While milk can impair fat burning, water may have the opposite effect. To get to the bottom of the water and weight loss question, tightly controlled metabolic experiments were performed in which whole-body protein and fat breakdown were measured under different degrees of hydration. Well-hydrated individuals experienced the best of both worlds––increased fat burning and decreased protein breakdown. The way the body responds to high water intake is similar to how it responds to acute fasting––a switching towards fat as a fuel source, while trying to spare the muscle. These were proof-of-principle experiments, however, with limited real-world relevance, as the high fluid states were induced not only by having the participants drink 10 cups (2.5 L) of water over a 12-hour period, but also by dripping extra free water straight into their veins, and even giving them an antidiuretic hormone to cause them to retain even more water.

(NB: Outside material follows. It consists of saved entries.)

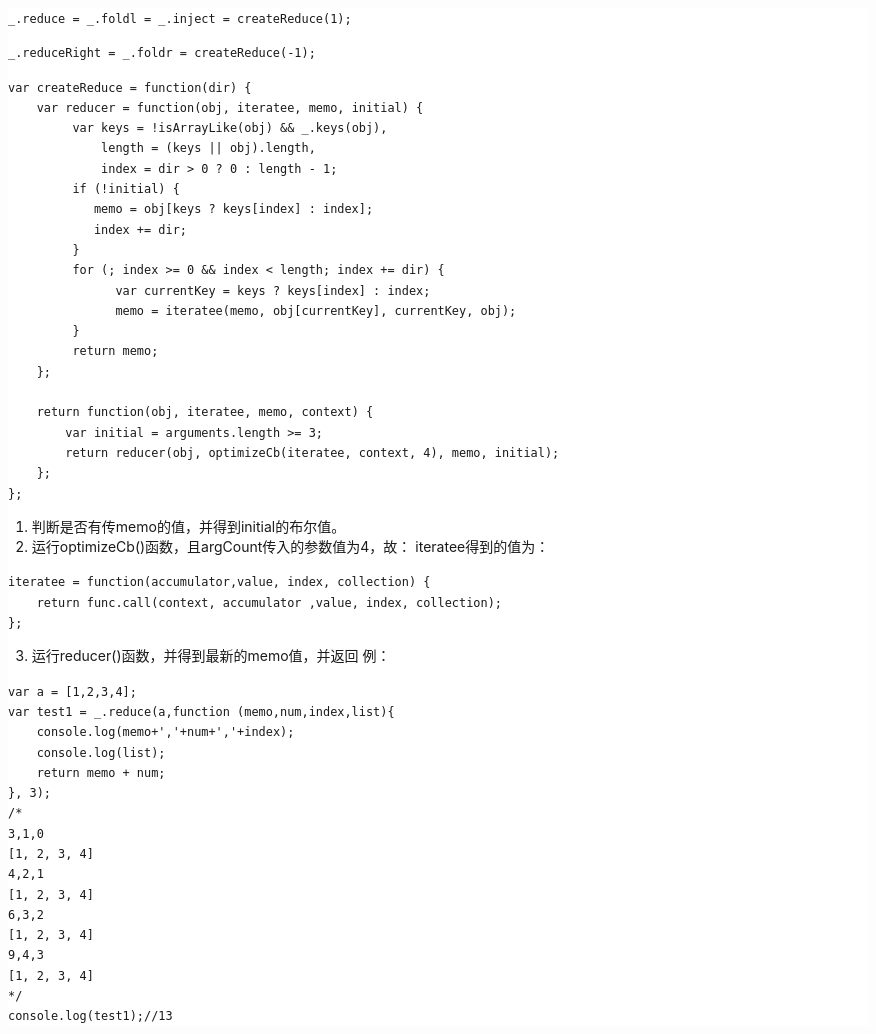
 ```
_.reduce = _.foldl = _.inject = createReduce(1);
```

```
_.reduceRight = _.foldr = createReduce(-1);
```

```
var createReduce = function(dir) {
	var reducer = function(obj, iteratee, memo, initial) {
		 var keys = !isArrayLike(obj) && _.keys(obj),
		     length = (keys || obj).length,
		     index = dir > 0 ? 0 : length - 1;
		 if (!initial) {
		   	memo = obj[keys ? keys[index] : index];
		   	index += dir;
		 }
		 for (; index >= 0 && index < length; index += dir) {
			   var currentKey = keys ? keys[index] : index;
			   memo = iteratee(memo, obj[currentKey], currentKey, obj);
		 }
		 return memo;
	};
	
	return function(obj, iteratee, memo, context) {
	 	var initial = arguments.length >= 3;
	 	return reducer(obj, optimizeCb(iteratee, context, 4), memo, initial);
	};
};
```

1. 判断是否有传memo的值，并得到initial的布尔值。
2. 运行optimizeCb()函数，且argCount传入的参数值为4，故：
iteratee得到的值为：

```
iteratee = function(accumulator,value, index, collection) {
	return func.call(context, accumulator ,value, index, collection);
};
```

3. 运行reducer()函数，并得到最新的memo值，并返回
例：

```
var a = [1,2,3,4];
var test1 = _.reduce(a,function (memo,num,index,list){
	console.log(memo+','+num+','+index);
	console.log(list);
	return memo + num;
}, 3);
/*
3,1,0
[1, 2, 3, 4]
4,2,1
[1, 2, 3, 4]
6,3,2
[1, 2, 3, 4]
9,4,3
[1, 2, 3, 4]
*/
console.log(test1);//13
```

There are, however, mechanisms by which our day-to-day hydration status can affect our metabolism.

When we get dehydrated, our blood volume actually shrinks. This drop is detected by our kidneys that release an enzyme into our bloodstream that triggers the cascade that results in the formation of a hormone called angiotensin. Angiotensin causes us to become thirsty, and constricts our blood vessels to compensate for the diminished blood volume. (That’s actually how a popular class of blood pressure lowering medications work. The ACE in “ACE inhibitors,” like captopril, stands for angiotensin-converting enzyme.) That’s not all that angiotensin does, though. Drip it on human fat cells in a petri dish, and they start piling in more fat. This may help explain why those with higher angiotensin levels in their bloodstream tend to be heavier. The thought is that those who don’t drink enough end up with chronically elevated angiotensin levels, which can lead to weight gain. The most convincing evidence comes from genetic studies showing that those born predisposed to higher angiotensin levels are significantly more likely to become obese. We can keep our levels down in the normal range, though, by staying adequately hydrated.

Though many may distrust the safety of tap water, bottled water may be no safer, cleaner, or higher in quality than water straight out of the faucet.

There are risks to drinking too much water, though. Even healthy kidneys may only be able to handle about three cups (0.70 L) of water an hour. Beyond that, we risk washing the electrolytes out of our brain, with potentially lethal consequences. Can you just drink a sports drink instead? No. In fact, there was a high-profile case of a high school athlete who died after drinking two gallons of Gatorade. Drinking too much of anything can be dangerous.